Concernant l’Etat, les actions à entreprendre doivent être beaucoup plus sérieuses et appuyées d’un pouvoir dissuasif. Elles doivent vérifier les marges bénéficiaires des intermédiaires et leur conformité avec les lois en vigueur, encourager davantage la vente du producteur au consommateur durant toute l’année et dans toutes les régions du pays. Les actions de l’Etat doivent contrôler la conformité des produits aux normes de production, elles doivent lutter contre les augmentations des prix pour mettre un terme à cette mascarade des corrupteurs, des spéculateurs, des imposteurs et des malfaiteurs.

Comment pouvons-nous contrôler efficacement les prix non homologués ?

En principe, c’est  l’Etat qui doit assurer  les importations des produits stratégiques et ne pas les confier aux privés. Il doit exiger la liaison de tous les états de stock des produits stratégiques avec le ministère du Commerce par les réseaux informatiques et, ainsi, contrôler les prix de revient gonflés et les marges bénéficiaires exagérées à partir de la comptabilité analytique de chaque entreprise.

Les autorités peuvent ainsi décortiquer les produits en sous-produits en déterminant les coûts d’achat des diverses composantes ; à savoir la matière première, la main-d’œuvre, le fonctionnement machine, le temps alloué, les taux de rebuts permis… et vérifier exactement le taux de marge appliqué pour chaque composante ainsi que la marge sur le prix de revient de chaque produit destiné à la vente.

L’Etat doit, d’un autre côté, lutter consciencieusement contre l’économie informelle, le dumping, le lobbying, les monopoles et les groupes de pression. Il doit absolument être intransigeant et dissuasif vis-à-vis des ventes conditionnées, à la concurrence illicite et à la prolifération de la corruption.

Que pouvez-vous suggérer en guise de conclusion ?

La  Tunisie s’attend à une récolte céréalière en deçà des espérances et qui est trop loin des besoins du pays. Cette réalité pourrait engendrer d’éventuelles pénuries de céréales si l’Etat ne se prépare pas convenablement et sérieusement au préalable.

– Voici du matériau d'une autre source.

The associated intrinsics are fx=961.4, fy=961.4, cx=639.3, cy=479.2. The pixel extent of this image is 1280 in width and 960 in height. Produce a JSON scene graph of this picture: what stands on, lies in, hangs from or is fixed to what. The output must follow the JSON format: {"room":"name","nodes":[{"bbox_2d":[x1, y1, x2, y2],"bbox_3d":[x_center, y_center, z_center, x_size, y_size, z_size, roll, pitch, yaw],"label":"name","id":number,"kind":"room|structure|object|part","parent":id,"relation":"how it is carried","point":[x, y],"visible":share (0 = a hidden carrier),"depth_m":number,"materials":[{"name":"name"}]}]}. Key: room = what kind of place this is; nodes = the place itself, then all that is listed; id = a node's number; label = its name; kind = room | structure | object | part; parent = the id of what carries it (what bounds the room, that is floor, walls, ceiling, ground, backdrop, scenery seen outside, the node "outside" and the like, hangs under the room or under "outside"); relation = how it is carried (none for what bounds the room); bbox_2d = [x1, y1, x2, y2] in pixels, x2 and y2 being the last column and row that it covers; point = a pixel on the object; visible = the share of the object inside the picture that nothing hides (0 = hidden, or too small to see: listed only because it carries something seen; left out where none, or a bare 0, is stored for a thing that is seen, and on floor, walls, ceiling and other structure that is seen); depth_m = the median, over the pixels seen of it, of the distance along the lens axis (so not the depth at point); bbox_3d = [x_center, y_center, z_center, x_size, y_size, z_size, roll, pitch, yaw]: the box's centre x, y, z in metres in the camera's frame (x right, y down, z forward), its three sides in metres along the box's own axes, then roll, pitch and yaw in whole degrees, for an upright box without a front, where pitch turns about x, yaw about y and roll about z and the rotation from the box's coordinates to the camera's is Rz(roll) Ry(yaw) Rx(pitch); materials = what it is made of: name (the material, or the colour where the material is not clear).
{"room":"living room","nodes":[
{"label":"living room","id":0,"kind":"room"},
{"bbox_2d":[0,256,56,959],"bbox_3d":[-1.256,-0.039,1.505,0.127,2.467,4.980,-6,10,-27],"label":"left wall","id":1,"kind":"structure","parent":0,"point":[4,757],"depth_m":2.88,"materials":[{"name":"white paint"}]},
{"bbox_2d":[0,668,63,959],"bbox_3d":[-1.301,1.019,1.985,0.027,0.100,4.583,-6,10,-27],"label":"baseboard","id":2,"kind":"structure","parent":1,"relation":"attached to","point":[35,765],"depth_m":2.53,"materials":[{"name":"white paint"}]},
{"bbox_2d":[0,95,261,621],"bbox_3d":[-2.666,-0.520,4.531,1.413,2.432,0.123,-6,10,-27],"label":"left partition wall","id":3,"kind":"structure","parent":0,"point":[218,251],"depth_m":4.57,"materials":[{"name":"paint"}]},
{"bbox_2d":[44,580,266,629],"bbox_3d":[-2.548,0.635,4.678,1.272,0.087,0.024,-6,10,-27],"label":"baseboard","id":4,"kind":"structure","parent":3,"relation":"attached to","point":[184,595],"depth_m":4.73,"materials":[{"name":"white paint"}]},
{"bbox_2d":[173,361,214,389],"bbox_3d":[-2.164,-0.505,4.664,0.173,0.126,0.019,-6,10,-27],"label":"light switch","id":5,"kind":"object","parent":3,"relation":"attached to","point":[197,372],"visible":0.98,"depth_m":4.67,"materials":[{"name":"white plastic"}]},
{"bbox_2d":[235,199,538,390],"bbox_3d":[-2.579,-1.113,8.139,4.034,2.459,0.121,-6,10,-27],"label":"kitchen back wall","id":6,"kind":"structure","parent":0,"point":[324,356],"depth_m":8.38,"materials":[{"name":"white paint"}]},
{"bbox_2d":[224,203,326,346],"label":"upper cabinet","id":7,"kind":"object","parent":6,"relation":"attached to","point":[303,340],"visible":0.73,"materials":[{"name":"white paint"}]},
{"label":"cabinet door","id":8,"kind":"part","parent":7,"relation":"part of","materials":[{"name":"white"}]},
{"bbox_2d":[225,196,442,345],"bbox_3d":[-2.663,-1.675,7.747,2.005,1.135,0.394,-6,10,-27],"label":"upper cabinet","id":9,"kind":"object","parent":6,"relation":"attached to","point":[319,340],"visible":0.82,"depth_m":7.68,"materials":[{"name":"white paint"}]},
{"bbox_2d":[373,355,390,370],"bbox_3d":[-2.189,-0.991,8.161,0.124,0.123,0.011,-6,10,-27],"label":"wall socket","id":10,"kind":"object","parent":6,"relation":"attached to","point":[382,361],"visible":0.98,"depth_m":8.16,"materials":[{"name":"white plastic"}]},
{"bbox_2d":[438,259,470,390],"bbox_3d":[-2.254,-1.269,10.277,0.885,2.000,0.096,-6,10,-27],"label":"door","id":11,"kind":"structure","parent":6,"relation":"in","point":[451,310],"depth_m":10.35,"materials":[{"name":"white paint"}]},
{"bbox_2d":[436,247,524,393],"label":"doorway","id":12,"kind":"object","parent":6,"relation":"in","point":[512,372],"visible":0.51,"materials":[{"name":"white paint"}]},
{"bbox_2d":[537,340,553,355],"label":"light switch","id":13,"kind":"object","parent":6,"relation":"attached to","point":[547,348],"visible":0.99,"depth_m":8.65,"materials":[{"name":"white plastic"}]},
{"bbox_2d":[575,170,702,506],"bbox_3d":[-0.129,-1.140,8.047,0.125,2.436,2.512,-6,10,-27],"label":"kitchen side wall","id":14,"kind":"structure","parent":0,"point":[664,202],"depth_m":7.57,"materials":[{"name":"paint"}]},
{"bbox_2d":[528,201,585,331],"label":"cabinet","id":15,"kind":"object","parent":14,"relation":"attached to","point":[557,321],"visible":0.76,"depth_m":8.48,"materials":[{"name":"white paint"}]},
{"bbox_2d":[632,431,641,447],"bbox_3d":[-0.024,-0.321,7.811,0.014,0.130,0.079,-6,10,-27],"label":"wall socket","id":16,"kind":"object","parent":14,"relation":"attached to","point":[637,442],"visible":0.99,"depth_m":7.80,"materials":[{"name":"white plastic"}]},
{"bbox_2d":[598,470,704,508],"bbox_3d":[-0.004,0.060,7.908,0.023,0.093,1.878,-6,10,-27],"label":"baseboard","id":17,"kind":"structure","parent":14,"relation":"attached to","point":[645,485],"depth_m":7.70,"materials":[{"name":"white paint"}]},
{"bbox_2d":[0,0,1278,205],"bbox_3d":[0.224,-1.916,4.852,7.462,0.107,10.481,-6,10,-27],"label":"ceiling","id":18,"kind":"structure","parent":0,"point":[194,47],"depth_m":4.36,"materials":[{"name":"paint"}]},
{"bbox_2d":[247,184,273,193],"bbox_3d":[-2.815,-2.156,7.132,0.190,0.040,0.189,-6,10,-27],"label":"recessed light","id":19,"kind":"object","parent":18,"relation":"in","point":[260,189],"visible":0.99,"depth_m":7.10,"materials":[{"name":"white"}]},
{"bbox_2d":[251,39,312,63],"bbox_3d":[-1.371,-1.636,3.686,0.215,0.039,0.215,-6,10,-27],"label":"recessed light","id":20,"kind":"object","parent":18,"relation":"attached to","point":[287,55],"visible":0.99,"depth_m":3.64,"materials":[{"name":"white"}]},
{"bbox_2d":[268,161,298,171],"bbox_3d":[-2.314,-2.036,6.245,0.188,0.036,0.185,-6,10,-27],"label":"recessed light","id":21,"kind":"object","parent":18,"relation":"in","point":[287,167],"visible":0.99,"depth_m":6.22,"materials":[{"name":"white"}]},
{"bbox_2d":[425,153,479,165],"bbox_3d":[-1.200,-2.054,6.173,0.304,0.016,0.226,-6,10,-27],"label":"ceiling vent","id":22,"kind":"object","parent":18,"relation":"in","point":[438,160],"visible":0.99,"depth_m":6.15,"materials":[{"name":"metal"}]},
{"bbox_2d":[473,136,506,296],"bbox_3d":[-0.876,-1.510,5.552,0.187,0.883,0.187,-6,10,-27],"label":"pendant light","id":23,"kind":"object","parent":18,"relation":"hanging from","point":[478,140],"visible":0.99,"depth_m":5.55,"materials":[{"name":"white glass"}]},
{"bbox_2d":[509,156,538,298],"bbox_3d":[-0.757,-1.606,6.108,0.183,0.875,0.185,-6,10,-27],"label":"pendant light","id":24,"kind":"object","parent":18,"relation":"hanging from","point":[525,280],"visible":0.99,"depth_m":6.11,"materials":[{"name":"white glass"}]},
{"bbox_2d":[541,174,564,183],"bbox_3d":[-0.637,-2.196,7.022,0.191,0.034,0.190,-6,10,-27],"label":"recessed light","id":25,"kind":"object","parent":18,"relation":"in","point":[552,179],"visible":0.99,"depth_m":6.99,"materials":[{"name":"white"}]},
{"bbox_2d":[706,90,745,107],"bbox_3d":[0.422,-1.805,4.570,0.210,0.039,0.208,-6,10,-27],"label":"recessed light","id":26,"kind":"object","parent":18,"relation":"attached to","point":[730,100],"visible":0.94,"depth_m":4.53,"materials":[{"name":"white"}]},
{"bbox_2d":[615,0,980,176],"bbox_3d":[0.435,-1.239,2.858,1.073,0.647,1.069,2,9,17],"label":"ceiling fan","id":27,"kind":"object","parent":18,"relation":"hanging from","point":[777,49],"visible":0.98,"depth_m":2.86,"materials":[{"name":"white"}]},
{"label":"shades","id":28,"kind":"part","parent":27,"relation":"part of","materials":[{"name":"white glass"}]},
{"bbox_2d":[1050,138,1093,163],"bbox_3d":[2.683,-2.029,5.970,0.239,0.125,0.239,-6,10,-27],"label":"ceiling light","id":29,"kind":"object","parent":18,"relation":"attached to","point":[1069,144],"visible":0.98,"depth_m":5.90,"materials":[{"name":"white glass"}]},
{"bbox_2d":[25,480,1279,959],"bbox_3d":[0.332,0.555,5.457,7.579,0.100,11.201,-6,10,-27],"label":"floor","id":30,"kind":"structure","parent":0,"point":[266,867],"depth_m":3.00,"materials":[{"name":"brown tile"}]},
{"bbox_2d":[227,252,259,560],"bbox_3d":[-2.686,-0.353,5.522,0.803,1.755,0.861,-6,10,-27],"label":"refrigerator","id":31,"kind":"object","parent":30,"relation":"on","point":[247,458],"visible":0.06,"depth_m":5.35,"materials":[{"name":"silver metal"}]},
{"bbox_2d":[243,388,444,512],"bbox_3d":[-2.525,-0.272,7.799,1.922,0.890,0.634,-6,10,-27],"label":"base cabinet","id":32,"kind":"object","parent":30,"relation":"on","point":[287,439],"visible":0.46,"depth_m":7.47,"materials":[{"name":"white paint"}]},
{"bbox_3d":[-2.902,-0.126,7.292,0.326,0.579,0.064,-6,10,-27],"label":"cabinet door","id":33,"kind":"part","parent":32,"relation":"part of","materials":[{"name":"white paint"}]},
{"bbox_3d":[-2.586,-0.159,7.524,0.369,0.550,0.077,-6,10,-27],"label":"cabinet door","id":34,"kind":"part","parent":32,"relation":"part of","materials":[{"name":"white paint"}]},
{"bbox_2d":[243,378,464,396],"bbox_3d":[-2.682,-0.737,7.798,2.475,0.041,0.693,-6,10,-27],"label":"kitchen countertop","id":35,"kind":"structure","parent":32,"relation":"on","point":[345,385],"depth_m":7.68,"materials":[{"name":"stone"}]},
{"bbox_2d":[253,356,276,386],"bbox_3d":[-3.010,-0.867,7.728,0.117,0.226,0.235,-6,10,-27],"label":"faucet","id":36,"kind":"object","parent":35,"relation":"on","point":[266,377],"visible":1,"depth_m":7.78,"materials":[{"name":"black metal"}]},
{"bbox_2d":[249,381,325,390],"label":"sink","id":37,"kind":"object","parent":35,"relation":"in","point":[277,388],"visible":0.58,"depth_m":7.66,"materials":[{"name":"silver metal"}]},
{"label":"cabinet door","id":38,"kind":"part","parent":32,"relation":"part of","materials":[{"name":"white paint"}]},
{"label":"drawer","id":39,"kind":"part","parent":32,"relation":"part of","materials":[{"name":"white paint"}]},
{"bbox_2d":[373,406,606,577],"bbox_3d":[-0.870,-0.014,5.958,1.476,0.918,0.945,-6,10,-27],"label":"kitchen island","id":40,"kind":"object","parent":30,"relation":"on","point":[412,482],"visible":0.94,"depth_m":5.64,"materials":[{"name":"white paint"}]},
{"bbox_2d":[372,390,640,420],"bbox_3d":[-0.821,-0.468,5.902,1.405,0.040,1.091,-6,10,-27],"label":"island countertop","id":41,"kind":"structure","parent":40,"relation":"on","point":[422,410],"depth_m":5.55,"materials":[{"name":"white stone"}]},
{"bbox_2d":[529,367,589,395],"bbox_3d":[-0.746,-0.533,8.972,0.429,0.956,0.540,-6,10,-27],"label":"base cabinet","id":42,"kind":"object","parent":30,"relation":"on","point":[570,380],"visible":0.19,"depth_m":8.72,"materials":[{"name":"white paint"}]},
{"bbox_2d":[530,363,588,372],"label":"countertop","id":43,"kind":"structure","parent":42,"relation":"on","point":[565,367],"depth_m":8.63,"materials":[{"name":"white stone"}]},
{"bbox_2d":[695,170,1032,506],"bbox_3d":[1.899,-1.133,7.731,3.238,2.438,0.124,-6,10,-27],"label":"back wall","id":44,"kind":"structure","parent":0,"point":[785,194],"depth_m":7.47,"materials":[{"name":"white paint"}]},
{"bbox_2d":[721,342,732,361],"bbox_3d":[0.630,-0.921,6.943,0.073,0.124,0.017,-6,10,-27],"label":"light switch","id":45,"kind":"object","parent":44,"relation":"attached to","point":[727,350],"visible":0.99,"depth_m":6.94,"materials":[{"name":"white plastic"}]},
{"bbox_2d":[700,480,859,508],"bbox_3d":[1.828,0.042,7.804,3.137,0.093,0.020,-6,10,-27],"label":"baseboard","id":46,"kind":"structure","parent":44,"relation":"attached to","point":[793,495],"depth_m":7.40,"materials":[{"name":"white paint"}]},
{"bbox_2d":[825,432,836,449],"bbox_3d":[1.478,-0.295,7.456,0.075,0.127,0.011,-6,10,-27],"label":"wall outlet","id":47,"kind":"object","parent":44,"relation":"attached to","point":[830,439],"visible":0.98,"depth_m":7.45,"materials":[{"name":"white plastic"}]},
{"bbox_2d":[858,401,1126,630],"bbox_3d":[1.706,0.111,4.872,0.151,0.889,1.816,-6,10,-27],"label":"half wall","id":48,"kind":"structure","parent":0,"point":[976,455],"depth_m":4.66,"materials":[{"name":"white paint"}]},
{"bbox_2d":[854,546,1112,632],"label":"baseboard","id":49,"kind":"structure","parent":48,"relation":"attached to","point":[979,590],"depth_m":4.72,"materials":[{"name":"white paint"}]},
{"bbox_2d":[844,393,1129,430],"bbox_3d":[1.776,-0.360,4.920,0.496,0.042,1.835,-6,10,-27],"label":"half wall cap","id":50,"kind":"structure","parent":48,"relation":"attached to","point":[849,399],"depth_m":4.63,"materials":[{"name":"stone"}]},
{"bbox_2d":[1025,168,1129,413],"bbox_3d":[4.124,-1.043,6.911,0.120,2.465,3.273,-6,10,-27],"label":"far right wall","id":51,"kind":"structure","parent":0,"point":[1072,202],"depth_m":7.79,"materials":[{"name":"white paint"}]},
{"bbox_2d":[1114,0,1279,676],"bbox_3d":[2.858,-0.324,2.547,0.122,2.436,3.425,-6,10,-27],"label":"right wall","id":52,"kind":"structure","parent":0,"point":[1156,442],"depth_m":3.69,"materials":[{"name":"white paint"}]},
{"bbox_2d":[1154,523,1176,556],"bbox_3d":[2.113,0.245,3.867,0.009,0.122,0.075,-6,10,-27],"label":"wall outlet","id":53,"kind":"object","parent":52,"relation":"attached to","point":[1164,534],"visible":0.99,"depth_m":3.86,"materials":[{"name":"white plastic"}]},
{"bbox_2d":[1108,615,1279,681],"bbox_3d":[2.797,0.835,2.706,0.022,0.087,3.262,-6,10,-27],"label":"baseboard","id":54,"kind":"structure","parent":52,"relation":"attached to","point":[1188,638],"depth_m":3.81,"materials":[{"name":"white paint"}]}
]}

En parallèle et à long terme, l’Etat doit  mettre tout son savoir-faire pour réussir un bon décollage de l’activité agricole en mettant à la disposition des agriculteurs tous les moyens requis, principalement matériels, il doit reprendre toutes les terres qui ont été cédées aux particuliers qui ne les ont pas fait fructifier et les donner aux jeunes ingénieurs avec des objectifs biens déterminés. Il doit aussi mettre en place des mesures motivantes et encourageantes et assurer des suivis et des contrôles rigoureux qui aideraient les investisseurs, dans le domaine agricole, à travailler d’une manière plus sûre. Tout cela aidera le pays à la réalisation d’une autonomie en matière de céréales dans un proche avenir.